Puis l’Euro est apparu, les systèmes d’information (TMS, ERP…) ont “progicialisé” les concepts de position, couverture, exposition… Et surtout les trésoriers ont acquis les compétences pour maitriser le risque de change, la réglementation a encadré l’utilisation d’instruments financiers toujours plus sophistiqués et les ‘crashs’ subis par certaines sociétés ont incité les directions financières à adopter le proverbe tout en sagesse du ‘mieux vaut tenir que courir’.
Aujourd’hui la gestion du risque de change est largement automatisée, la gestion des flux en devises – internes et externes – est optimisée via la centralisation, le netting, le ‘On Behalf Of’ (COBO, ROBO, POBO)… Dans leur grande majorité les trésoriers sont passés d’une gestion tactique à un management stratégique du risque de change. Des optimisations sont encore à réaliser dans l’automatisation et dans l’analytique (data et reporting), des facteurs de risques potentiels sont à intégrer (Brexit, impact des ‘guerres’ commerciales…) et les trésoriers doivent être actifs pour s’assurer que toutes les directions (commerciales, logistique…) prennent en compte ce risque dans l’élaboration de leur stratégie.
Cependant un chiffre intéressant est à prendre en compte. Il est issu d’une étude réalisée par PwC en 2019 : si 100% des CFO et des Trésoriers considèrent que le Cash Forecast est l’une des top priorités de la trésorerie, les CFO ne sont que 69% à penser que le Risque de Change est une de ces top priorités contre 92% des trésoriers.
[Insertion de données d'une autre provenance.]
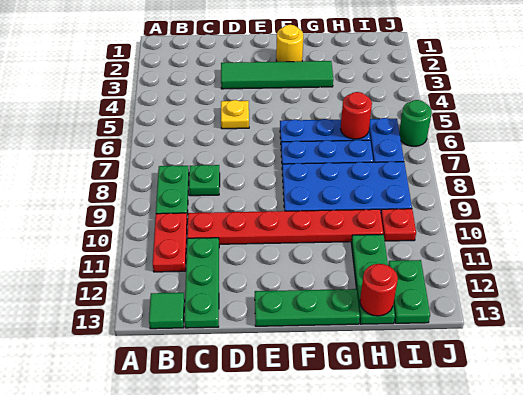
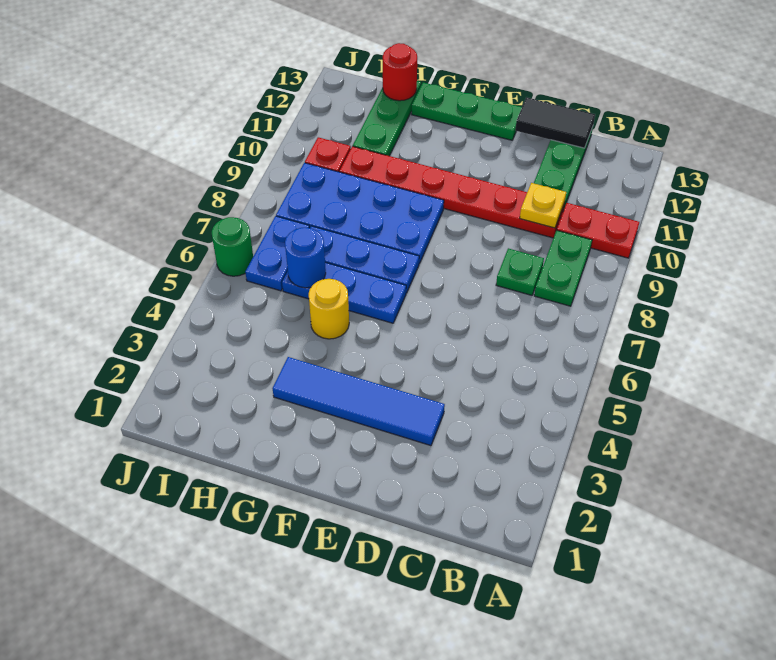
red plate B10:B11 level 1 -> red plate A10:B10 level 1
green tile B13 level 1 -> none
none -> black tile C13:D13 level 2
green tile D3:G3 level 1 -> blue tile D3:G3 level 1
yellow plate D5 level 1 -> yellow plate C10 level 2
yellow round brick F2 level 1 -> yellow round brick G5 level 1
red round brick H6 level 2 -> blue round brick H6 level 2
green plate I12:I13 level 1 -> none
Cliquez pour afficher l’image

Ces risques souvent négligés qui ne devraient plus l’être

Le premier de ces risques est celui de la fraude et ce notamment car la fraude est devenue cyber, qu’elle est agressive, inventive et multiforme. Pas un magazine spécialisé, pas un forum, un salon qui ne mette en avant ce nouveau risque. Et donc pas un trésorier qui ne soit sensibilisé pour à la fois le comprendre et lutter contre.
Mais il leur faut aussi s’intéresser à des risques souvent négligés et qui pourtant doivent eux aussi être inclus dans leur périmètre de réflexion/responsabilité.
Ainsi du Risque Réglementaire. L’arme des normes et règlements redevient l’un des instruments de plus en plus utilisés par les Etats avec leur conséquence : la sanction. Il faut, 3 minutes, s’imaginer être à la place du trésorier de Huawei lisant chaque matin la presse pour savoir si les gouvernements américain, français, allemand vont (ou non) activer l’arme du règlement pour autoriser ou interdire la vente des systèmes 5G. Suivre l’évolution des interdits sur les ventes de foie gras, de glyphosates, s’abonner au compte Twitter de D. Trump. Les trésoriers doivent s’intéresser à chacun des pays pouvant faire évoluer sa réglementation avec un impact direct en termes de Risque de Liquidité.
Ainsi aussi du Risque Fiscal. Le projet BEPS (Base Erosion and Profit Shifting) de l’OCDE va remettre en cause un grand nombre de solutions fiscales mises en œuvre au cours des dernières années. Idem pour la réforme fiscale en cours aux USA. Les trésoriers potentiellement concernés ont tout intérêt à suivre de près et à anticiper les conséquences concernant, par exemple, l’utilisation des comptes courants intra-compagnie tout autant que le coût des paiements internationaux. En ajoutant que la nouvelle Commission Européenne va elle aussi souhaiter lutter contre ce qu’elle appelle des abus (quand les sociétés parlent d’optimisation).
Et la liste des risques se complète aussi de nombreux autres sujets : contrepartie, pays, crédit…

Conclusion

Il n’est jamais de temps cléments pour les trésoriers. Les taux sont relativement stables, les variations des cours de devises intégrés dans les systèmes et les réflexions. Pourtant ils ont encore – et toujours – de nouveaux risques à prendre en compte. Ils ont tout intérêt à faire une revue à 360° de tous les types de risques auxquels leur société est exposée pour, dans une première étape, savoir s’ils sont exposés, s’ils ont une stratégie adéquate, les bons outils et les connaissances rendues nécessaires.